=== Supplied passage ===
****

Many of the city's leading tourist attractions are located at the port, including Hyde Street Pier, Fisherman's Wharf, PIER 39 and access to Alcatraz. These attractions draw more than 15 million visitors annually to San Francisco's northern waterfront.
It's a 5$ metro ride away from San Francisco Airport to Embarcadero station.
It is a good 20 - 30 minute walk from the Embarcadero station to the cruise terminal or take a cab at the Hyatt .
Hotels near the Cruise Terminal
A new terminal just opened at Pier 27. It has everything a cruise ship might want. It has electric shore power so the ships don't have to run their engines in port, boarding areas with heating and air conditioning, a specially designed $3 million passenger elevator and a ton of other amenities.
On occasion other piers are use which are all close by.
Printable map to take along
Cruise calendar for this port.
Check here for festivals and events in San Francisco when you are in port.
Watch a destination video.
Live Nautical Chart with Wikipedia Markers of Pier 35 and Port Location on Google Maps
Live Nautical Chart with Wikipedia Markers of Pier 27 and Port Location on Google Maps
Monthly Climate Averages for San-Francisco
The most attractive of American cities and regularly voted the best city in the USA, San Francisco is adored because of its colorful history, dramatic setting and its laissez-faire atmosphere, a quality missing from synthetic Los Angeles. It is a regular trend setter in everything alternative, from flower-power to 'free love' and gay liberation; it prides itself on being individualistic, down-to-earth and cultured.
Streets roller coaster up and down the hills, and when not swathed in the city's trademark fog, there are superb vistas of San Francisco Bay, spanned by one of the world's most famous sights, the Golden Gate Bridge. Surrounded by hills and urban development, traversed by bridges, dotted with sails and 14 small islands, including the notorious Alcatraz, the bay is the largest inlet on the Californian Coast. Fisherman's Wharf at the edge of the bay is a popular place to eat, stroll and shop, with its resident seals a favorite photographic subject.

****

=== Records shown ===

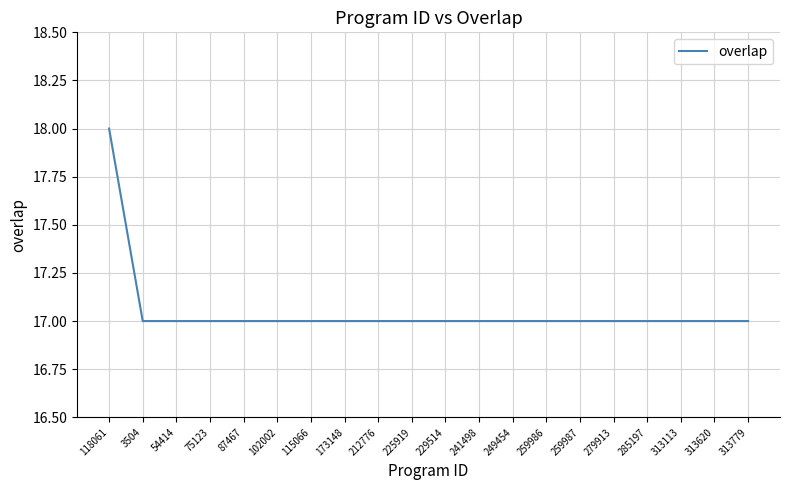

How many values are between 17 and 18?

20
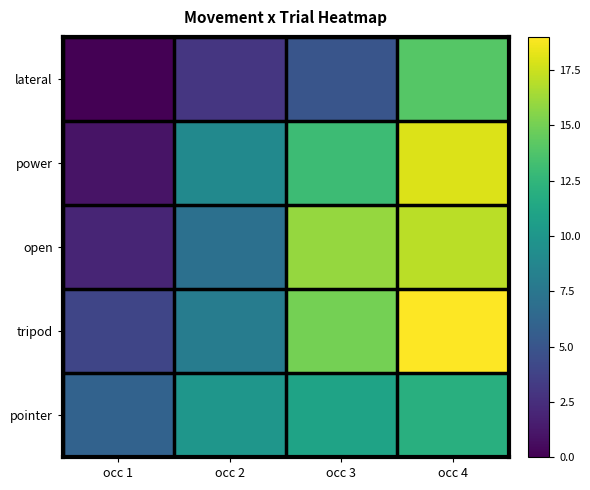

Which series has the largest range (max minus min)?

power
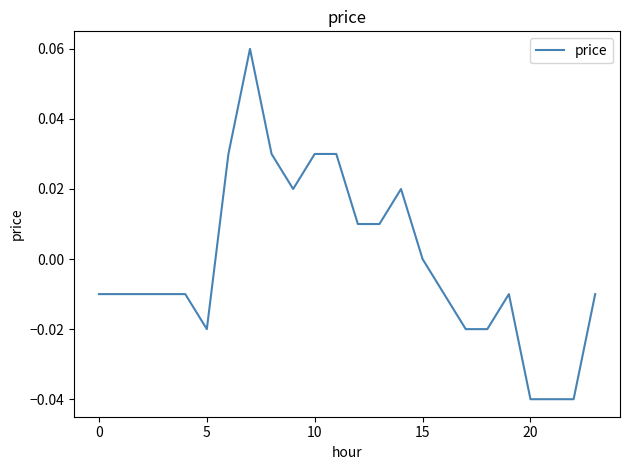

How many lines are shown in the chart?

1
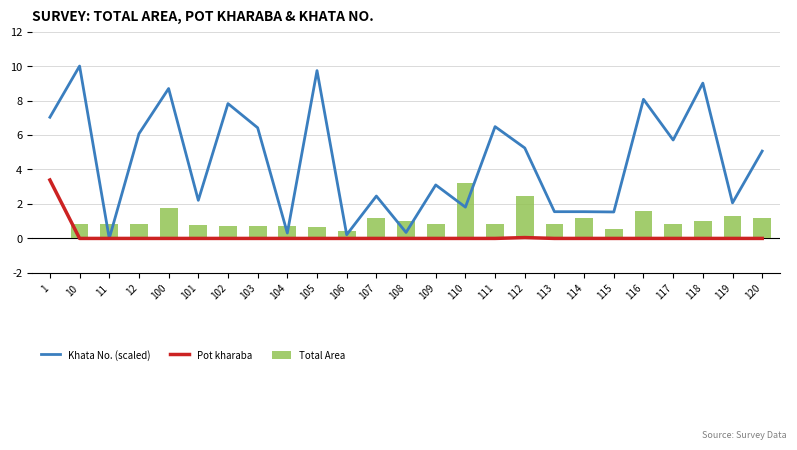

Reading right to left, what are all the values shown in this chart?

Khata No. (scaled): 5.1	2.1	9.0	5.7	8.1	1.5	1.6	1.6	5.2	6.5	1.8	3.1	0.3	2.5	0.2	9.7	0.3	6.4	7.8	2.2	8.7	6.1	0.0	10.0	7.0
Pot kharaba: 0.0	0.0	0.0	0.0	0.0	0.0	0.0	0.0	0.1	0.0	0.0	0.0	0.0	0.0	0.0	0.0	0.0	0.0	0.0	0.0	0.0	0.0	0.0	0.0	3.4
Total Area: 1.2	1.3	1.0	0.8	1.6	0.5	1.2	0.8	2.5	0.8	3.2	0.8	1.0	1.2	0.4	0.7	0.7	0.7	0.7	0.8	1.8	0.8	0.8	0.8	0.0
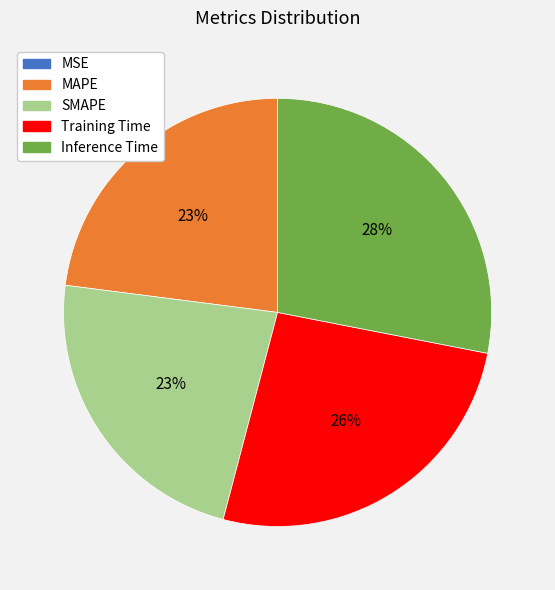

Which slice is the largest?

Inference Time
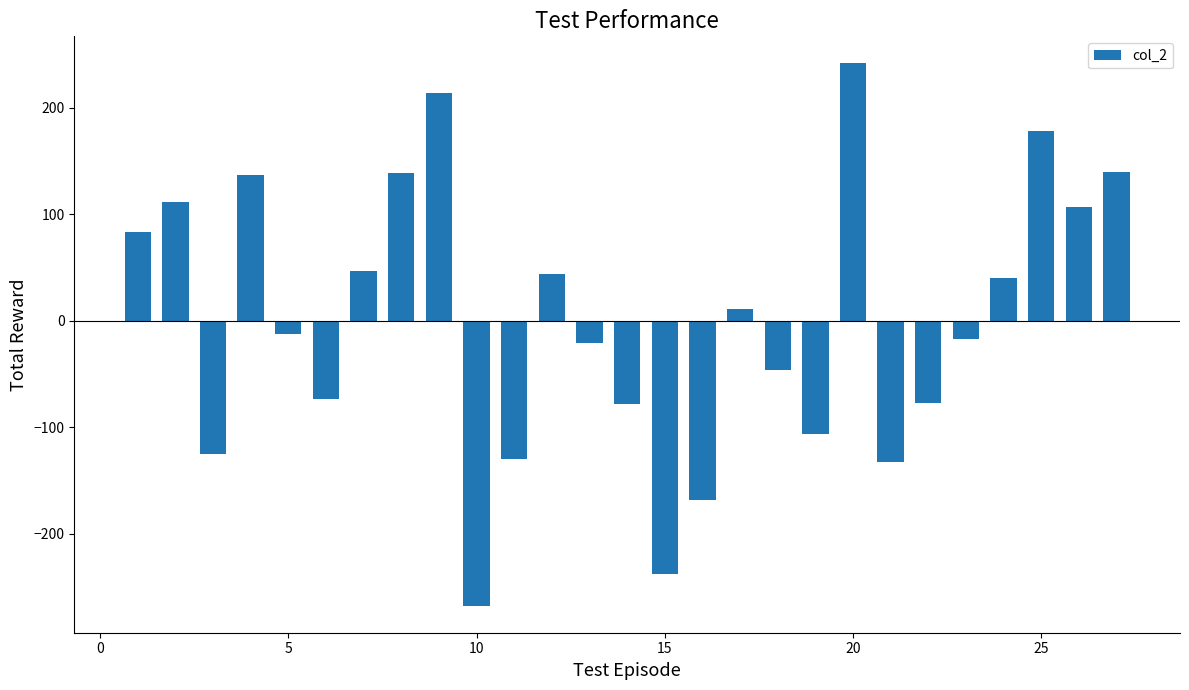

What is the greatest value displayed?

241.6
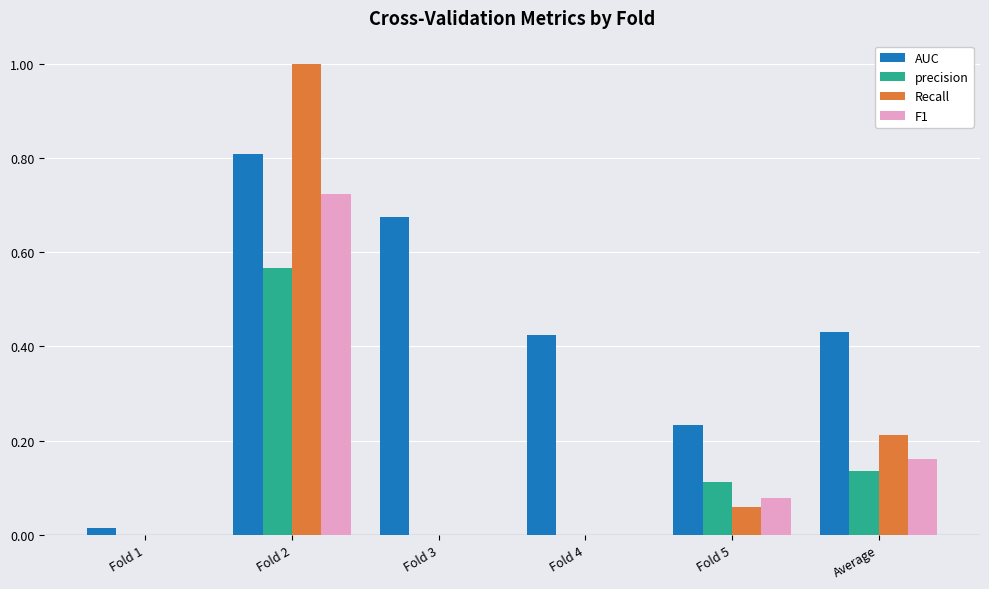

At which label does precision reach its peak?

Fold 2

****

=== Work order 1 ===
Translate this sentence from the San Francisco cruise port guide into Spanish: "Fisherman's Wharf at the edge of the bay is a popular place to eat, stroll and shop, with its resident seals a favorite photographic subject."
=== Work order 2 ===
Reproduce the portion of the San Francisco cruise port guide starting with "Many of the" and going on through "all close by.".

=== Task answer 1 ===
Fisherman's Wharf, a orillas de la bahía, es un lugar popular para comer, pasear y hacer compras, y sus focas residentes son un motivo fotográfico favorito.

=== Task answer 2 ===
Many of the city's leading tourist attractions are located at the port, including Hyde Street Pier, Fisherman's Wharf, PIER 39 and access to Alcatraz. These attractions draw more than 15 million visitors annually to San Francisco's northern waterfront.
It's a 5$ metro ride away from San Francisco Airport to Embarcadero station.
It is a good 20 - 30 minute walk from the Embarcadero station to the cruise terminal or take a cab at the Hyatt .
Hotels near the Cruise Terminal
A new terminal just opened at Pier 27. It has everything a cruise ship might want. It has electric shore power so the ships don't have to run their engines in port, boarding areas with heating and air conditioning, a specially designed $3 million passenger elevator and a ton of other amenities.
On occasion other piers are use which are all close by.